- The Monetary Policy Committee of the Bank of England decided to keep the Bank rate unchanged at 0.75% in line with the market expectations.
- The decision to keep the Bank rate and the asset purchasing unchanged was unanimous with a 9-0 voting pattern, including new MPC member Jonathan Haskel.
- The Bank of England acknowledged that the UK labor market conditions continue to tighten pressing inflation reach targeted 2% in the third year of current projections.
- The Brexit risk remains the main condition of future economic development.
While the decision of the Bank of England Monetary Policy Committee (MPC) to keep the Bank rate unchanged at 0.75% after August rate hike is fully in line with the market forecast, judging that the Brexit risks increased makes the Bank conservative in line with the market expectations as well as the English tradition.
Given the previous statements from the Bank of England officials on Sterling’s relative underperformance from the parliamentary hearing on August Inflation Report, there is no explicit mention of Sterling in September MPC policy statement.
That is particularly true given the recent wave of optimism over the Brexit deal voiced by the European Union (EU) official including the EU chief Brexit negotiator Michel Barnier seeing the deal achievable in 6-8 weeks horizon and the EU’s pullback on hardship stance on the issue of the Irish border.
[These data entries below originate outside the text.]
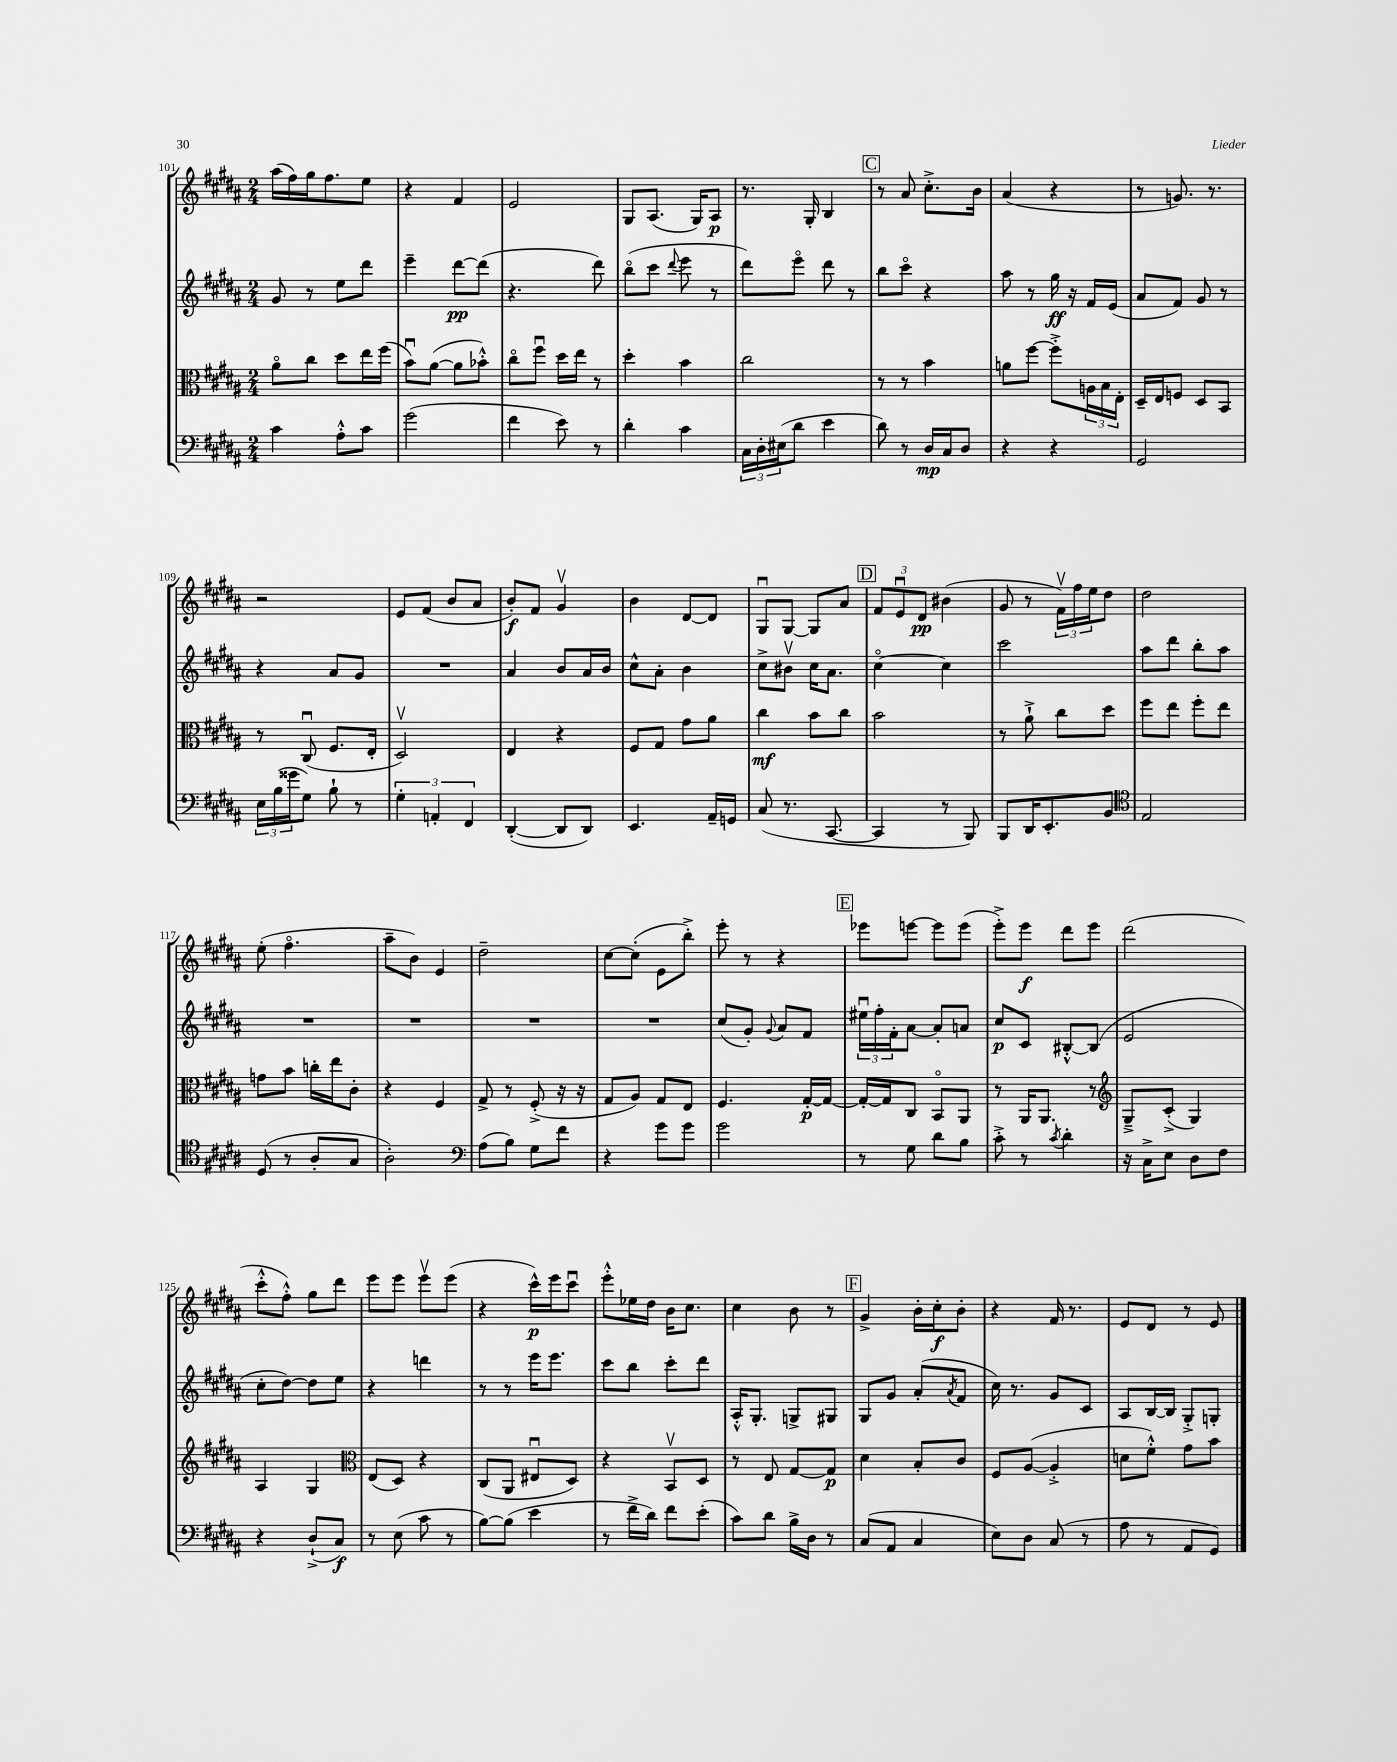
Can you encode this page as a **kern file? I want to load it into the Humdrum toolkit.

**kern	**kern	**kern	**kern
*staff4	*staff3	*staff2	*staff1
*clefF4	*clefC3	*clefG2	*clefG2
*k[f#c#g#d#a#]	*k[f#c#g#d#a#]	*k[f#c#g#d#a#]	*k[f#c#g#d#a#]
*M2/4	*M2/4	*M2/4	*M2/4
4c#	8a#o	8g#	(16aa#
.	.	.	16ff#)
.	8cc#	8r	16gg#
.	.	.	8.ff#
8A#'^^	8dd#	8ee	.
8c#	16ee	8ddd#	8ee
.	(16ff#	.	.
=	=	=	=
(2g#	8bu)	4eee~	4r
.	([8a#	.	.
.	8a#]	[8ddd#	4f#
.	8b-'^^)	(8ddd#]	.
=	=	=	=
4f#	8cc#o	4.r	2e
.	8ff#u	.	.
8e)	16dd#	.	.
.	16ee	.	.
8r	8r	8ddd#)	.
=	=	=	=
4d#'	4dd#'	(8bbo	8G#
.	.	8ccc#	(8.A#
.	.	8qqddd#	.
4c#	4b	8eee	.
.	.	.	16G#)
.	.	8r	8A#
=	=	=	=
24C#	2cc#	8ddd#)	8.r
24D#'	.	.	.
(24E#	.	.	.
8d#	.	8eeeo	.
.	.	.	16G#'
4e	.	8ddd#	4B
.	.	8r	.
=	=	=	=
8d#)	8r	8bb	8r
8r	8r	8ccc#o	8a#
16D#	4b	4r	8.cc#'^
16C#	.	.	.
8D#	.	.	.
.	.	.	16b
=	=	=	=
4r	8a	8aa#	(4a#
.	[8ff#	8r	.
4r	8ff#'^]	16gg#	4r
.	.	16r	.
.	24A	16f#	.
.	24B	.	.
.	.	(16e	.
.	24E'	.	.
=	=	=	=
2GG#	16D#~	8a#	8r
.	16E	.	.
.	8F	8f#)	8.g)
.	8D#	8g#	.
.	.	.	8.r
.	8BB	8r	.
=	=	=	=
24E	8r	4r	2r
(24B	.	.	.
24g##	.	.	.
8G#)	(8C#u	.	.
8B`	8.F#	8a#	.
8r	.	8g#	.
.	16E'	.	.
=	=	=	=
6G#'	2D#v)	2r	8e
.	.	.	(8f#
6AA'	.	.	.
.	.	.	8b
6FF#	.	.	.
.	.	.	8a#
=	=	=	=
([4DD#'	4E	4a#	8b')
.	.	.	8f#
8DD#]	4r	8b	4g#v
8DD#)	.	16a#	.
.	.	16b	.
=	=	=	=
4.EE	8F#	8cc#^^	4b
.	8G#	8a#'	.
.	8g#	4b	[8d#
16AA#~	8a#	.	8d#]
16GG	.	.	.
=	=	=	=
(8C#	4cc#	8cc#^	8G#u
8.r	.	8b#v	[8G#
.	8b	16cc#	8G#]
[8.CC#	.	8.a#	.
.	8cc#	.	8a#
=	=	=	=
4CC#]	2b	[4cc#o	12f#
.	.	.	12eu
.	.	.	12d#
8r	.	4cc#]	(4b#
8BBB)	.	.	.
=	=	=	=
8BBB	8r	2ccc#	8g#
16DD#	8a#`^	.	8r
8.EE'	.	.	.
.	8cc#	.	24f#v)
.	.	.	24ff#
.	.	.	24ee
8BB	8dd#	.	8dd#
=	=	=	=
*clefC4	*	*	*
2E	8ff#	8aa#	2dd#
.	8ee	8ddd#	.
.	8ff#'	8bb'	.
.	8ee	8aa#	.
=	=	=	=
(8D#	8g	2r	(8ee'
8r	8b	.	4.ff#o
8A#'	16cc'	.	.
.	16ee	.	.
8G#	8c#'	.	.
=	=	=	=
2A#')	4r	2r	8aa#~
.	.	.	8b)
.	4F#	.	4e
=	=	=	=
*clefF4	*	*	*
(8A#	8G#^	2r	2dd#~
8B)	8r	.	.
8G#	(8F#'^	.	.
8f#	16r	.	.
.	16r	.	.
=	=	=	=
4r	8G#	2r	[8cc#
.	8A#)	.	(8cc#']
8g#	8G#	.	8e
8g#	8E	.	8bb'^)
=	=	=	=
2g#	4.F#	(8cc#	8eee'
.	.	8g#')	8r
.	.	8qqg#	.
.	.	8a#	4r
.	[16G#'	8f#	.
.	16G#_	.	.
=	=	=	=
8r	16G#'_	24ee#u	8eee-
.	.	24ff#'	.
.	16G#]	.	.
.	.	24f#'	.
8G#	8C#	[8a#	[8eee
8d#	8BBo	8a#']	8eee]
8B	8AA#	8a	(8eee
=	=	=	=
8c#'^	8r	8cc#	8eee'^)
8r	16AA#	8c#	8eee
.	8.AA#	.	.
8qc#	.	.	.
4d#'	.	[8B#'^^	8ddd#
.	8r	(8B#]	8eee
=	=	=	=
*	*clefG2	*	*
16r	8G#~^	2e	(2ddd#
16C#^	.	.	.
8E	(8c#'^	.	.
8D#	4G#)	.	.
8F#	.	.	.
=	=	=	=
4r	4A#	8cc#'	8ccc#'^^
.	.	[8dd#)	8ff#'^^)
(8D#`^	4G#	8dd#]	8gg#
8C#)	.	8ee	8ddd#
=	=	=	=
*	*clefC3	*	*
8r	(8E	4r	8eee
(8E	8D#)	.	8eee
8c#	4r	4ddd	8eeev
8r	.	.	(8eee
=	=	=	=
[8B)	(8C#	8r	4r
(8B]	8AA#	8r	.
4e	8E#u	16eee	16ccc#^^)
.	.	8.eee	16eee
.	8D#)	.	8ccc#u
=	=	=	=
8r	4r	8ccc#	8eee'^^
16f#^	.	8bb	16ee-
16d#)	.	.	16dd#
8f#	8BBv	8ccc#'	16b
.	.	.	8.cc#
(8e'	8D#	8ddd#	.
=	=	=	=
8c#)	8r	16A#'^^	4cc#
.	.	8.G#'	.
8d#	8E	.	.
16B^	[8G#	8G^	8b
16D#	.	.	.
8r	8G#]	8G#	8r
=	=	=	=
(8C#	4d#	8G#	4g#^
8AA#	.	8g#	.
4C#	8B'	(8a#'	16b'
.	.	.	16cc#'
.	.	8qa#	.
.	8c#	8f#	8b'
=	=	=	=
8E)	8F#	16cc#)	4r
.	.	8.r	.
8D#	([8A#	.	.
(8C#	4A#'^]	8g#	16f#
.	.	.	8.r
8r	.	8c#	.
=	=	=	=
8A#	8d	8A#	8e
8r	8f#'^^)	[16B	8d#
.	.	16B]	.
8AA#	8g#	8G#'^	8r
8GG#)	8b	8G'	8e
==	==	==	==
*-	*-	*-	*-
“The MPC continues to recognise that the economic outlook could be influenced significantly by the response of households, businesses and financial markets to developments related to the process of EU withdrawal. Since the Committee’s previous meeting, there have been indications, most prominently in financial markets, of greater uncertainty about future developments in the withdrawal process,” the Bank of England wrote in the policy statement on Thursday.
Domestically, the Bank of England sees the GDP growth rate slightly better than forecast with a 0.6% quarterly growth rate in the last three months to July. With the labor market slack being almost absorbed, the Bank of England expects slight re-emergence of excess demand in late 2019 and thereafter.
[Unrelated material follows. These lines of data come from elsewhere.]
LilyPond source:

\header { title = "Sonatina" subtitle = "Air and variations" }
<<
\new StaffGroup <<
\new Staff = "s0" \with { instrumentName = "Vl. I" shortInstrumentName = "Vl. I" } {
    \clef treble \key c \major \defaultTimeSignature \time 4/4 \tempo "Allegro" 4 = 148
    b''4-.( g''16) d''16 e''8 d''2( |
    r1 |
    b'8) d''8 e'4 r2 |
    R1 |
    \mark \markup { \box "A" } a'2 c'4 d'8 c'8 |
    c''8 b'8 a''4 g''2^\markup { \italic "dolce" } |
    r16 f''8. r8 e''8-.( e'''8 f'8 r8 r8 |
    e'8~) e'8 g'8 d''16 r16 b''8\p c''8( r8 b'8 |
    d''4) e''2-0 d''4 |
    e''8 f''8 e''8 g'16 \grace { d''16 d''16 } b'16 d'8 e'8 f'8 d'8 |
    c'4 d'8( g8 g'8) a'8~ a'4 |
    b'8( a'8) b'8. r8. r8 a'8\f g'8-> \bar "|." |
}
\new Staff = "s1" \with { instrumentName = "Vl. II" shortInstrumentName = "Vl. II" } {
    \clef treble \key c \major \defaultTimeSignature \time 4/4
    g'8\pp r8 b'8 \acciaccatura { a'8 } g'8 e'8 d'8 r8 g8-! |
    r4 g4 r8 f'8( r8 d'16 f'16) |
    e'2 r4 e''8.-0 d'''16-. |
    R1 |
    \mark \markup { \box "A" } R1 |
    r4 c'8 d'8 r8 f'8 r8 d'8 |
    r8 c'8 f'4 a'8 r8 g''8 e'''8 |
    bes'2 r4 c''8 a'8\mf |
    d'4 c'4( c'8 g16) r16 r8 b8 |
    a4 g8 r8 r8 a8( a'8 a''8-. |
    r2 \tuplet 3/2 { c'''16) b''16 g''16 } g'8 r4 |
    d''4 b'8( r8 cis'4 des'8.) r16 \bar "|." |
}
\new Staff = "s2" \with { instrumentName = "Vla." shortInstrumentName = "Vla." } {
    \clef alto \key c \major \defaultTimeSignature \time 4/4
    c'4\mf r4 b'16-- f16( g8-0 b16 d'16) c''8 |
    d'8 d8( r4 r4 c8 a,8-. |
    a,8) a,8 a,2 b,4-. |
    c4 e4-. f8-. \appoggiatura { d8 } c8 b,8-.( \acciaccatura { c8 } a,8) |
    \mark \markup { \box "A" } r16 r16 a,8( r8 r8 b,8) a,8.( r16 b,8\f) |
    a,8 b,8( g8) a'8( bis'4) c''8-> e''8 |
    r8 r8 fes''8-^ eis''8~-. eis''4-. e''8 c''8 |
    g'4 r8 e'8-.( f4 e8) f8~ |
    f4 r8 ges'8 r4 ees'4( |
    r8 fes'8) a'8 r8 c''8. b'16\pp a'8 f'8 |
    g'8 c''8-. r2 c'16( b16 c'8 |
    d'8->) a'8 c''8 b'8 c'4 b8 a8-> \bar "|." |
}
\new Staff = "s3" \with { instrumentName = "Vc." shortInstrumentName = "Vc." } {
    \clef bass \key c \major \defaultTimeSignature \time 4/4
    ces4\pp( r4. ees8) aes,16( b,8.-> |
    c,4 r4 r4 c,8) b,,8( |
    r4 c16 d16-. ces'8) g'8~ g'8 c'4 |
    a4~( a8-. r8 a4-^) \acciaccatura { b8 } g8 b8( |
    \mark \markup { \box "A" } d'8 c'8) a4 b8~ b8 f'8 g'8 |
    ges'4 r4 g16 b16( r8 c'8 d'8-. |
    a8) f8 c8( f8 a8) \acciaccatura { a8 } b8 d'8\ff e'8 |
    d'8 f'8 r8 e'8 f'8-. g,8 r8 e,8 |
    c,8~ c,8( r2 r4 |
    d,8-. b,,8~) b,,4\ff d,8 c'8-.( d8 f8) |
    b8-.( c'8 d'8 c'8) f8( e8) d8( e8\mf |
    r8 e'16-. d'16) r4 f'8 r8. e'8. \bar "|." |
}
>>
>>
In terms of the international economic conditions, the MPC sees the global economy still growing at above-trend rates, although recent developments are likely to have increased downside risks to global growth, especially in the emerging markets.
Finally, the Bank of England made no changes to the policy meaning the official stance of “limited and gradual” policy rate normalization is still in place with currency dovish implications.